Raspberry Pi Bare Metal Programming and -mno-unaligned-access

TLDR

I spent a few days getting to the bottom of an incompatibility between a bare metal Raspberry Pi project, and more recent GCC versions.

The TLDR is that

when building bare metal for Raspberry Pi 2 and 3
using the GCC architecture flags for the specific processors
using recent GCC versions (likely to be 10 onwards)

requires the architecture flag -mno-unaligned-access to be set as well.

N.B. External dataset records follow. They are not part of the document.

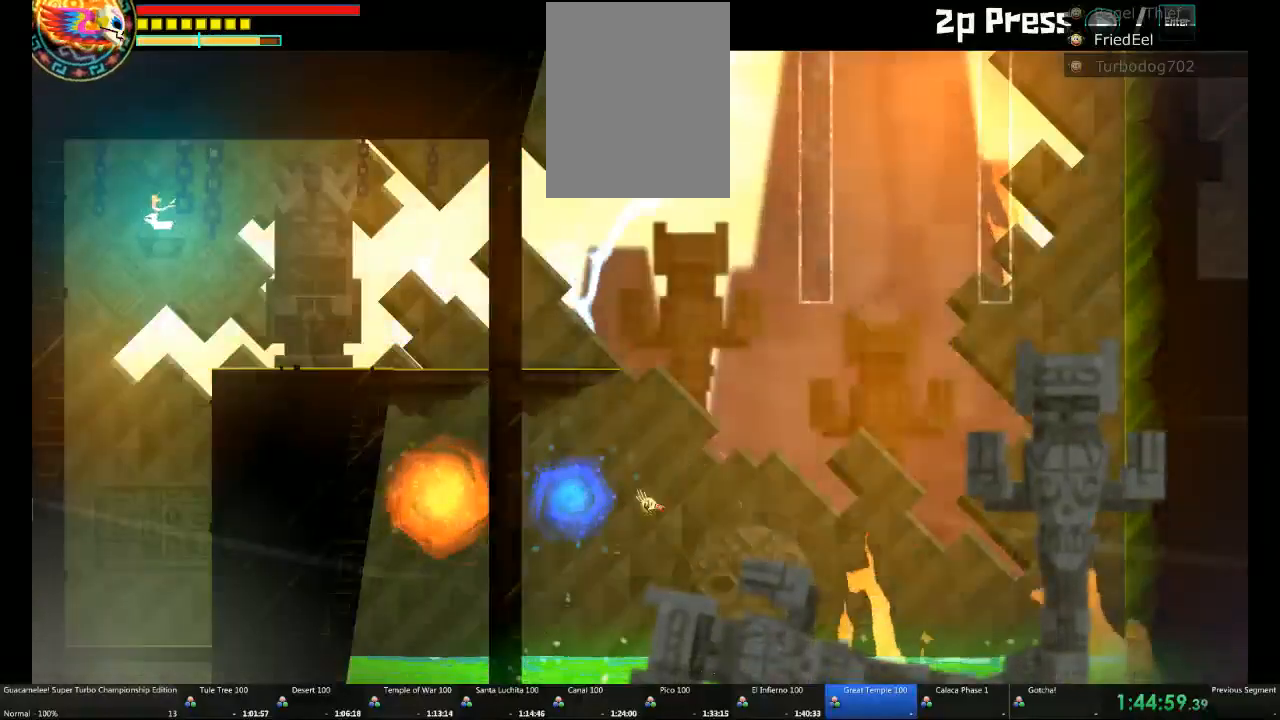
{"dt_ms": 1000, "buttons": ["A", "R2"], "left_stick": "up-left", "right_stick": "center"}
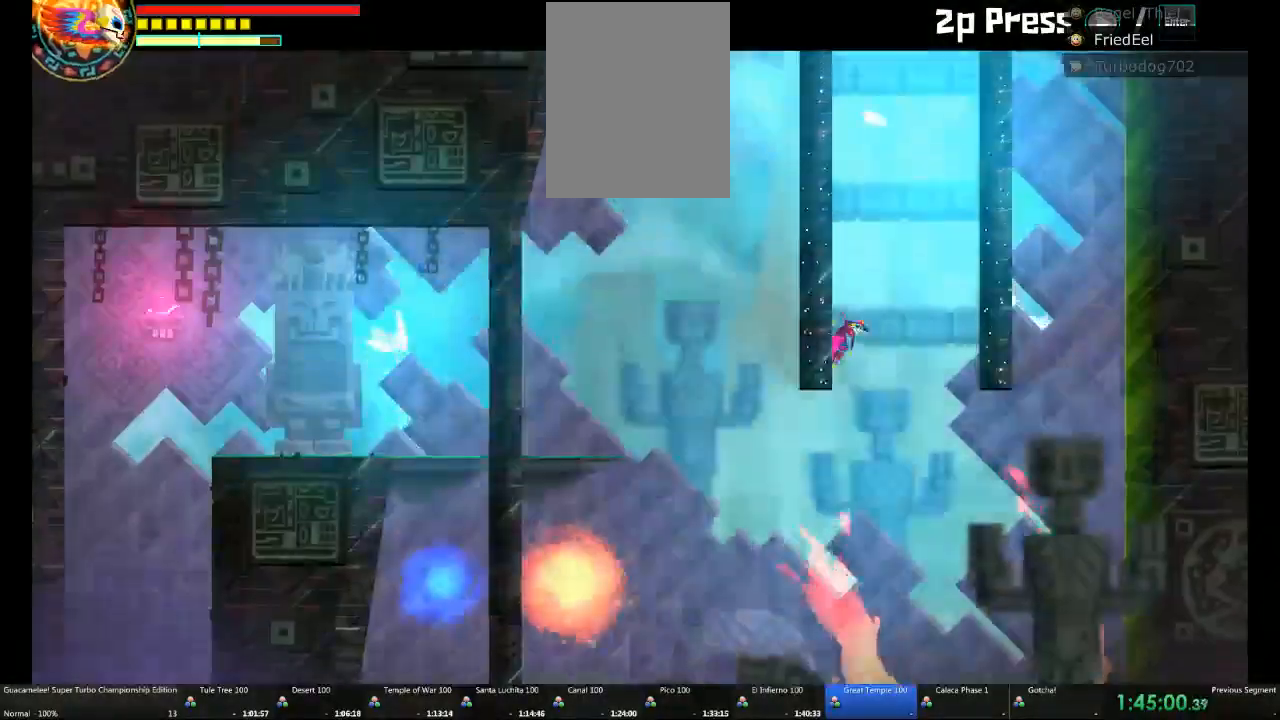
{"dt_ms": 500, "buttons": ["A"], "left_stick": "up", "right_stick": "center", "events": [[17, "R2", "up"], [50, "A", "up"], [100, "left_stick", "up"], [283, "A", "down"]]}
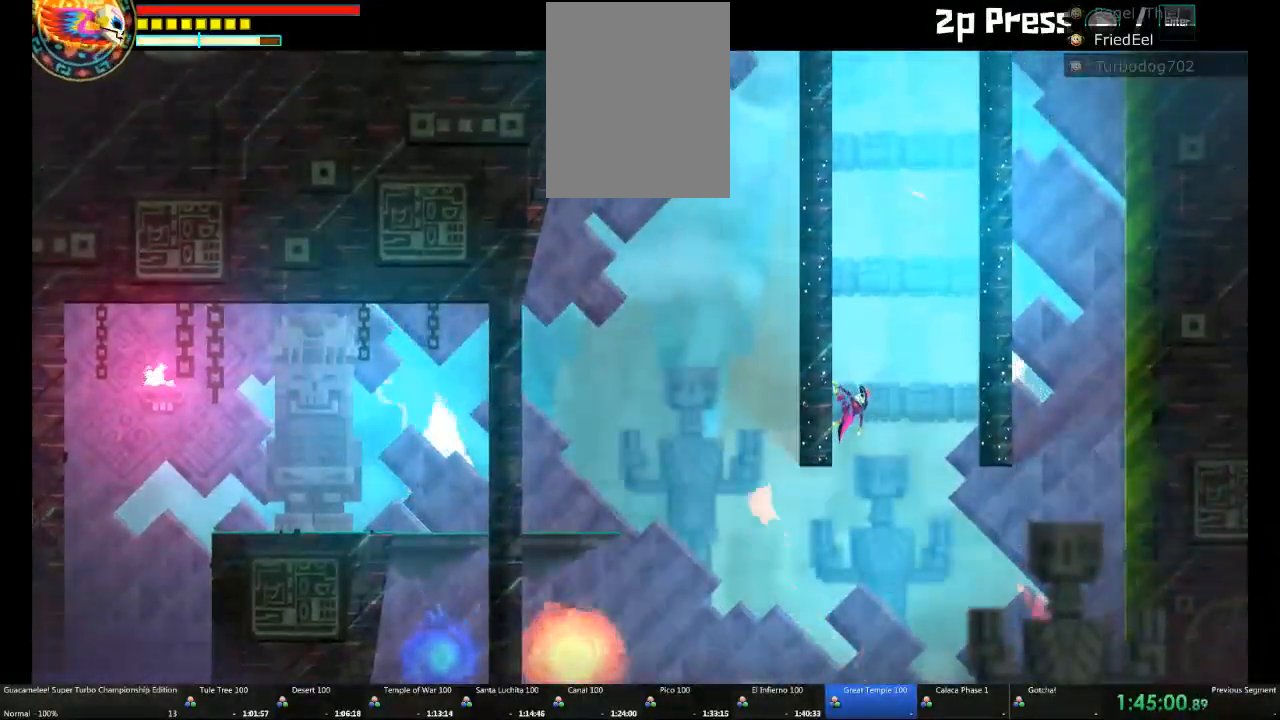
{"dt_ms": 500, "buttons": [], "left_stick": "center", "right_stick": "center"}
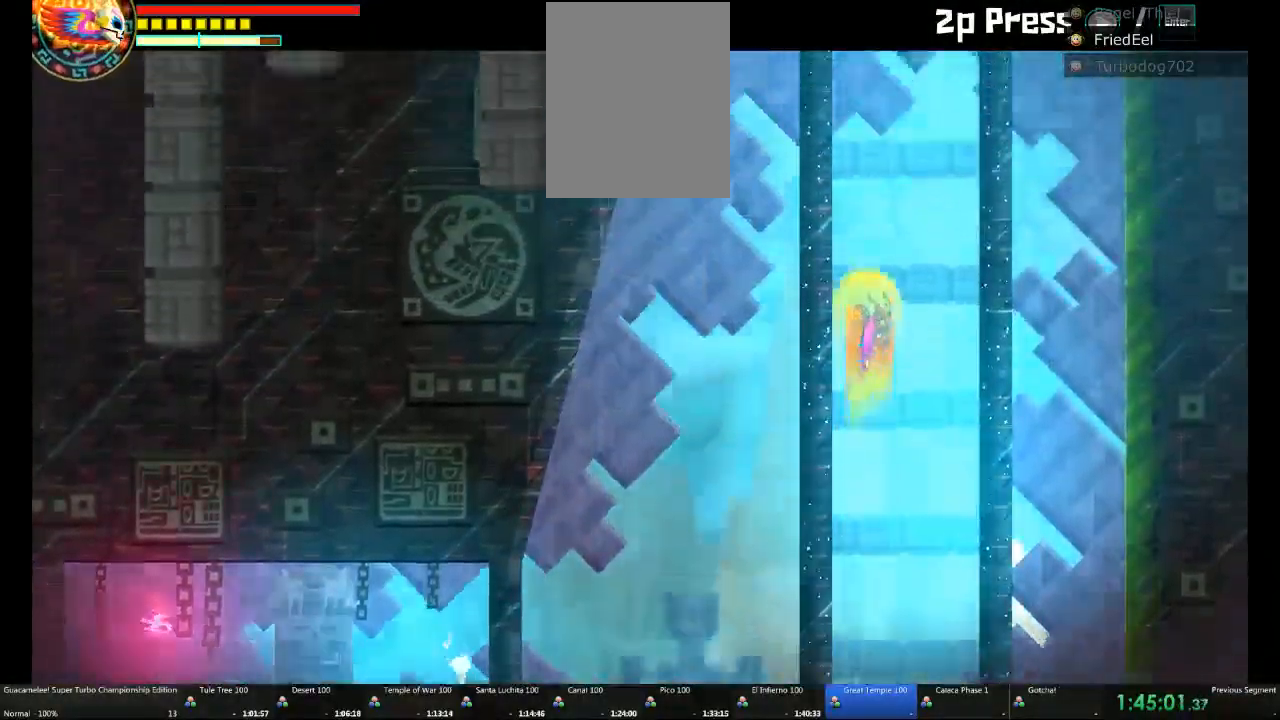
{"dt_ms": 500, "buttons": [], "left_stick": "right", "right_stick": "center"}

For example for a Raspberry Pi 3B+ aarch32 build this is a sensible set of GCC -m flags:

-march=armv8-a+crc -mtune=cortex-a53 -mfpu=crypto-neon-fp-armv8 -mfloat-abi=hard -marm -mno-unaligned-access

And for the Raspberry Pi 2B:

-march=armv7-a -mtune=cortex-a7 -mfpu=neon-vfpv4 -mfloat-abi=hard -marm -mno-unaligned-access

Edit 7 Oct 23: - the same -mno-unaligned-access must be added for all other boards, including the zero.

Detail

Specifically I was initially trying to build Pi1541, with the gcc-arm-none-eabi toolchain provided with Ubuntu 22.04, which is currently based on GCC version 10.3. This produced a Pi1541 image that failed to boot on a Raspberry Pi 3B+ (showing only the GPU’s coloured splashed screen).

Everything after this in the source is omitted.